Instructions to follow :: Render all of the material below as a numbered list, one line per entry, omitting blank lines and leaving the pictures out.

The data ::

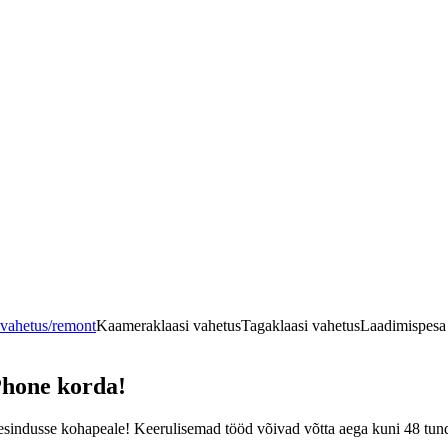
vahetus/remont
Kaameraklaasi vahetus
Tagaklaasi vahetus
Laadimispesa
Phone korda!
esindusse kohapeale! Keerulisemad tööd võivad võtta aega kuni 48 tundi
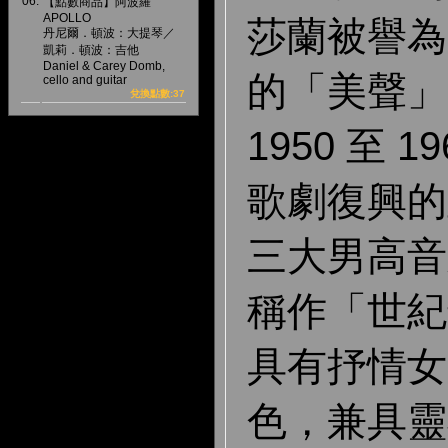
06.
【點數商品】阿波羅
APOLLO
莎蘭被譽為
丹尼爾．頓波：大提琴／
凱莉．頓波：吉他
Daniel & Carey Domb,
的「美聲」
cello and guitar
兌換點數:37
1950 至 
歌劇復興的
三大男高音
稱作「世紀
具有抒情女
色，兼具靈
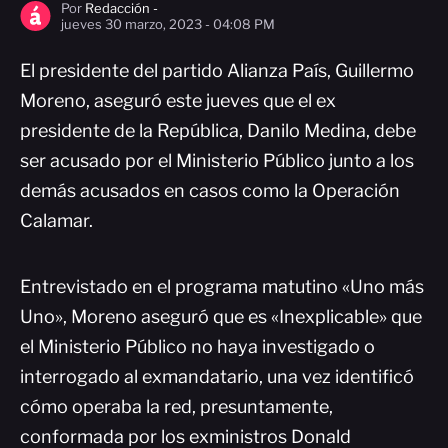
Por
Redacción -
jueves 30 marzo, 2023 - 04:08 PM
El presidente del partido Alianza País, Guillermo
Moreno, aseguró este jueves que el ex
presidente de la República, Danilo Medina, debe
ser acusado por el Ministerio Público junto a los
demás acusados en casos como la Operación
Calamar.
Entrevistado en el programa matutino «Uno más
Uno», Moreno aseguró que es «Inexplicable» que
el Ministerio Público no haya investigado o
interrogado al exmandatario, una vez identificó
cómo operaba la red, presuntamente,
conformada por los exministros Donald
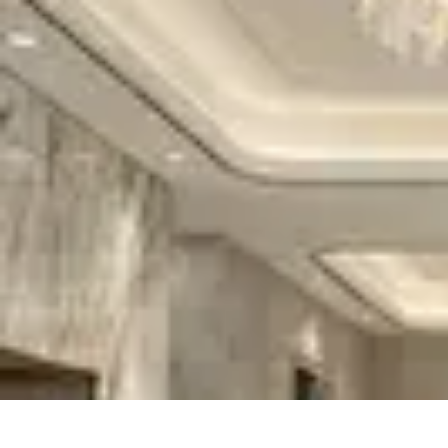
Nowoczesne AGD
Trendy i nowinki
Zmywarki
Nowości i Trendy
Lodówki
Porady zakup
Nowoczesne AGD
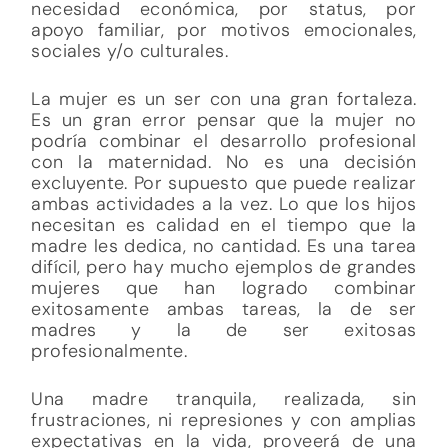
necesidad económica, por status, por
apoyo familiar, por motivos emocionales,
sociales y/o culturales.
La mujer es un ser con una gran fortaleza.
Es un gran error pensar que la mujer no
podría combinar el desarrollo profesional
con la maternidad. No es una decisión
excluyente. Por supuesto que puede realizar
ambas actividades a la vez. Lo que los hijos
necesitan es calidad en el tiempo que la
madre les dedica, no cantidad. Es una tarea
difícil, pero hay mucho ejemplos de grandes
mujeres que han logrado combinar
exitosamente ambas tareas, la de ser
madres y la de ser exitosas
profesionalmente.
Una madre tranquila, realizada, sin
frustraciones, ni represiones y con amplias
expectativas en la vida, proveerá de una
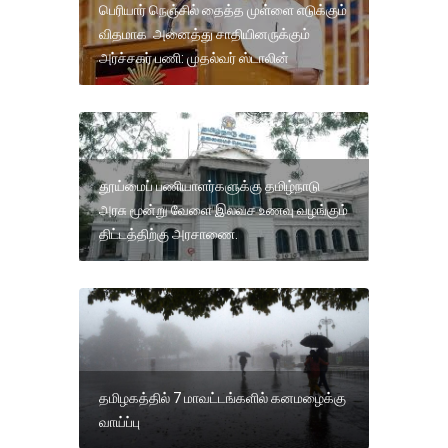
பெரியார் நெஞ்சில் தைத்த முள்ளை எடுக்கும்
விதமாக அனைத்து சாதியினருக்கும்
அர்ச்சகர் பணி: முதல்வர் ஸ்டாலின்
தூய்மைப் பணியாளர்களுக்கு தமிழ்நாடு
அரசு மூன்று வேளை இலவச உணவு வழங்கும்
திட்டத்திற்கு அரசாணை.
தமிழகத்தில் 7 மாவட்டங்களில் கனமழைக்கு
வாய்ப்பு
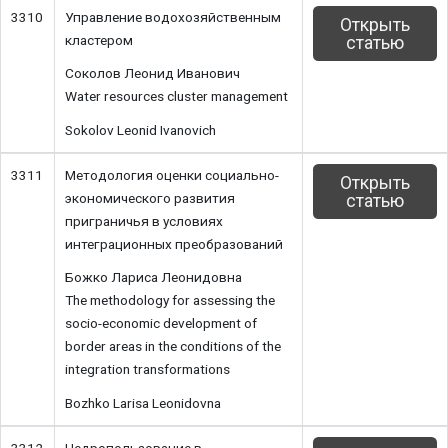
3310
Управление водохозяйственным
Открыть
кластером
статью
Соколов Леонид Иванович
Water resources cluster management
Sokolov Leonid Ivanovich
3311
Методология оценки социально-
Открыть
экономического развития
статью
приграничья в условиях
интеграционных преобразований
Божко Лариса Леонидовна
The methodology for assessing the
socio-economic development of
border areas in the conditions of the
integration transformations
Bozhko Larisa Leonidovna
3312
Недропользование в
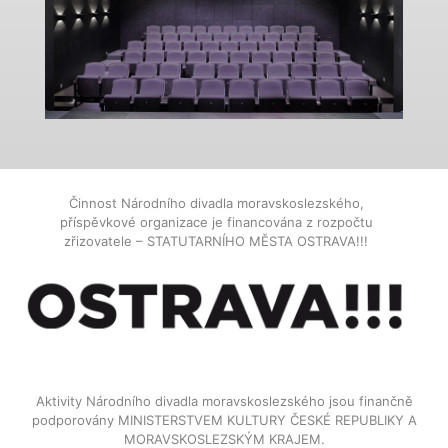
Činnost Národního divadla moravskoslezského,
příspěvkové organizace je financována z rozpočtu
zřizovatele – STATUTARNÍHO MĚSTA OSTRAVA!!!
Aktivity Národního divadla moravskoslezského jsou finančně
podporovány MINISTERSTVEM KULTURY ČESKÉ REPUBLIKY A
MORAVSKOSLEZSKÝM KRAJEM.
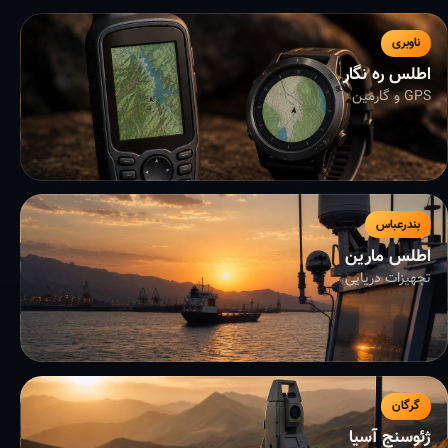
ناوبری
اطلس ره نگار
GPS و گارمین
بندرعباس
اطلس مارین
تجهیزات دریایی
گرگان
ژئوسنج آسیا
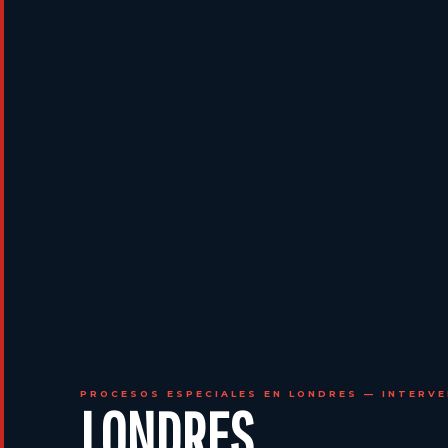
PROCESOS ESPECIALES EN LONDRES — INTERVE
LONDRES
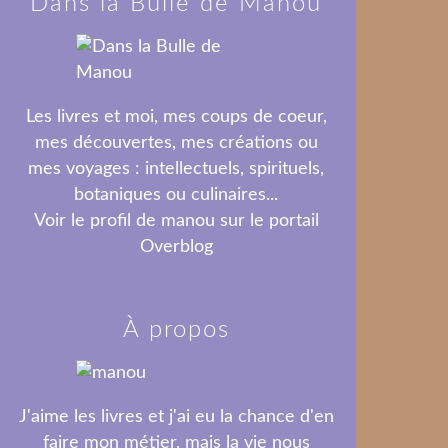
Dans la Bulle de Manou
Les livres et moi, mes coups de coeur,
mes découvertes, mes créations ou
mes voyages : intellectuels, spirituels,
botaniques ou culinaires...
Voir le profil de
manou
sur le portail
Overblog
À propos
J'aime les livres et j'ai eu la chance d'en
faire mon métier, mais la vie nous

Solution ::
1. vahetus/remont
2. Kaameraklaasi vahetus
3. Tagaklaasi vahetus
4. Laadimispesa
5. Phone korda!
6. esindusse kohapeale! Keerulisemad tööd võivad võtta aega kuni 48 tundi
7. 06.
8. 【點數商品】阿波羅
9. APOLLO
10. 莎蘭被譽為
11. 丹尼爾．頓波：大提琴／
12. 凱莉．頓波：吉他
13. Daniel & Carey Domb,
14. 的「美聲」
15. cello and guitar
16. 兌換點數:37
17. 1950 至 
18. 歌劇復興的
19. 三大男高音
20. 稱作「世紀
21. 具有抒情女
22. 色，兼具靈
23. Por
24. Redacción -
25. jueves 30 marzo, 2023 - 04:08 PM
26. El presidente del partido Alianza País, Guillermo
27. Moreno, aseguró este jueves que el ex
28. presidente de la República, Danilo Medina, debe
29. ser acusado por el Ministerio Público junto a los
30. demás acusados en casos como la Operación
31. Calamar.
32. Entrevistado en el programa matutino «Uno más
33. Uno», Moreno aseguró que es «Inexplicable» que
34. el Ministerio Público no haya investigado o
35. interrogado al exmandatario, una vez identificó
36. cómo operaba la red, presuntamente,
37. conformada por los exministros Donald
38. Nowoczesne AGD
39. Trendy i nowinki
40. Zmywarki
41. Nowości i Trendy
42. Lodówki
43. Porady zakup
44. Nowoczesne AGD
45. necesidad económica, por status, por
46. apoyo familiar, por motivos emocionales,
47. sociales y/o culturales.
48. La mujer es un ser con una gran fortaleza.
49. Es un gran error pensar que la mujer no
50. podría combinar el desarrollo profesional
51. con la maternidad. No es una decisión
52. excluyente. Por supuesto que puede realizar
53. ambas actividades a la vez. Lo que los hijos
54. necesitan es calidad en el tiempo que la
55. madre les dedica, no cantidad. Es una tarea
56. difícil, pero hay mucho ejemplos de grandes
57. mujeres que han logrado combinar
58. exitosamente ambas tareas, la de ser
59. madres y la de ser exitosas
60. profesionalmente.
61. Una madre tranquila, realizada, sin
62. frustraciones, ni represiones y con amplias
63. expectativas en la vida, proveerá de una
64. பெரியார் நெஞ்சில் தைத்த முள்ளை எடுக்கும்
65. விதமாக அனைத்து சாதியினருக்கும்
66. அர்ச்சகர் பணி: முதல்வர் ஸ்டாலின்
67. தூய்மைப் பணியாளர்களுக்கு தமிழ்நாடு
68. அரசு மூன்று வேளை இலவச உணவு வழங்கும்
69. திட்டத்திற்கு அரசாணை.
70. தமிழகத்தில் 7 மாவட்டங்களில் கனமழைக்கு
71. வாய்ப்பு
72. 3310
73. Управление водохозяйственным
74. Открыть
75. кластером
76. статью
77. Соколов Леонид Иванович
78. Water resources cluster management
79. Sokolov Leonid Ivanovich
80. 3311
81. Методология оценки социально-
82. Открыть
83. экономического развития
84. статью
85. приграничья в условиях
86. интеграционных преобразований
87. Божко Лариса Леонидовна
88. The methodology for assessing the
89. socio-economic development of
90. border areas in the conditions of the
91. integration transformations
92. Bozhko Larisa Leonidovna
93. 3312
94. Недропользование в
95. Činnost Národního divadla moravskoslezského,
96. příspěvkové organizace je financována z rozpočtu
97. zřizovatele – STATUTARNÍHO MĚSTA OSTRAVA!!!
98. Aktivity Národního divadla moravskoslezského jsou finančně
99. podporovány MINISTERSTVEM KULTURY ČESKÉ REPUBLIKY A
100. MORAVSKOSLEZSKÝM KRAJEM.
101. ناوبری
102. اطلس ره نگار
103. GPS و گارمین
104. بندرعباس
105. اطلس مارین
106. تجهیزات دریایی
107. گرگان
108. ژئوسنج آسیا
109. PROCESOS ESPECIALES EN LONDRES — INTERVE
110. LONDRES
111. Dans la Bulle de Manou
112. Les livres et moi, mes coups de coeur,
113. mes découvertes, mes créations ou
114. mes voyages : intellectuels, spirituels,
115. botaniques ou culinaires...
116. Voir le profil de
117. manou
118. sur le portail
119. Overblog
120. À propos
121. J'aime les livres et j'ai eu la chance d'en
122. faire mon métier, mais la vie nous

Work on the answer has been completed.